--- Document passage ---

Ticket to the Heights {All Is Grace, Part Five}

We were barreling down the road somewhere in the middle of Oklahoma two summers ago when I heard my phone ring. We’d been on the road for 3 weeks and I was friendsick, so despite the noise in the bus, I answered it. Little did I know this conversation would be a turning point on my journey.

(This is the 5th installment in a series about how I went from a stressed-out pharisee to a grace-girl in love with Jesus. Get caught up here.)

I was 5 years into motherhood with 3 children to date, and survival mode had become the norm. I got through each day, found the smiles, chugged through the fog, and fell into bed at the end of the day, grateful for basic things like food and sleep. Prayers centered around getting the laundry done, making the budget stretch, and potty training woes. I had a picture of what pursuing God looked like, and none of that fit in my life as a mom, so I had resigned myself that this season was one to survive, and that growing in my faith would have to happen at a later date. I knew I was on a plateau, but I had no idea how to find the heights again.

Then Katie called.

--- Goal A ---
Count how many lines in the entries below contain the string "order". Matching is case-sensitive. Reply with the number alone.

(Saved entries)

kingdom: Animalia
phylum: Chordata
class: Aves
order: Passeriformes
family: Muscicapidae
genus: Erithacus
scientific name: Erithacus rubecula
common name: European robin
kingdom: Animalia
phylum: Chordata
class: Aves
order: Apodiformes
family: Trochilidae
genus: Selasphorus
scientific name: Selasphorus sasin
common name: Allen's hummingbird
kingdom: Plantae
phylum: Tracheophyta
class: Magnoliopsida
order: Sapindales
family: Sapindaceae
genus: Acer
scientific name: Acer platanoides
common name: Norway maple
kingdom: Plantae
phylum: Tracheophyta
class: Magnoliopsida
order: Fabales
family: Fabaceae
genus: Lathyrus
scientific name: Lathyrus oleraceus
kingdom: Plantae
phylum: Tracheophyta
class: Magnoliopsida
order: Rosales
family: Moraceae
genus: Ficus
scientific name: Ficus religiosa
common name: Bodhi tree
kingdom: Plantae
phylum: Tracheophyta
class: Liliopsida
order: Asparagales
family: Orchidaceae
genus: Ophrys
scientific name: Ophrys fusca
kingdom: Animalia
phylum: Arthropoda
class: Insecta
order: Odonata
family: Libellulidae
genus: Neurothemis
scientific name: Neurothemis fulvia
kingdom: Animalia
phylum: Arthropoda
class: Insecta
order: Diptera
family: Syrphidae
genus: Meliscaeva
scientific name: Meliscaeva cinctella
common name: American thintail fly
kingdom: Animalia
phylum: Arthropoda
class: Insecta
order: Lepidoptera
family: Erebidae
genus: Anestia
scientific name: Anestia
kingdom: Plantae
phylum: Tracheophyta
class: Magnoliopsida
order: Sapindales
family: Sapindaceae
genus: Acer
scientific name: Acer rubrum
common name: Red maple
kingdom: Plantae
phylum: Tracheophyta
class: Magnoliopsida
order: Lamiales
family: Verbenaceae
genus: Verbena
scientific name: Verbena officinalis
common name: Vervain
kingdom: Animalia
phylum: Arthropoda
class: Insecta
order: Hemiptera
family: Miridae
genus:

--- Goal B ---
From the post on faith and motherhood above, reproduce word for word everything from "(This is the" down to "the heights again.".

--- Output A ---
12

--- Output B ---
(This is the 5th installment in a series about how I went from a stressed-out pharisee to a grace-girl in love with Jesus. Get caught up here.)

I was 5 years into motherhood with 3 children to date, and survival mode had become the norm. I got through each day, found the smiles, chugged through the fog, and fell into bed at the end of the day, grateful for basic things like food and sleep. Prayers centered around getting the laundry done, making the budget stretch, and potty training woes. I had a picture of what pursuing God looked like, and none of that fit in my life as a mom, so I had resigned myself that this season was one to survive, and that growing in my faith would have to happen at a later date. I knew I was on a plateau, but I had no idea how to find the heights again.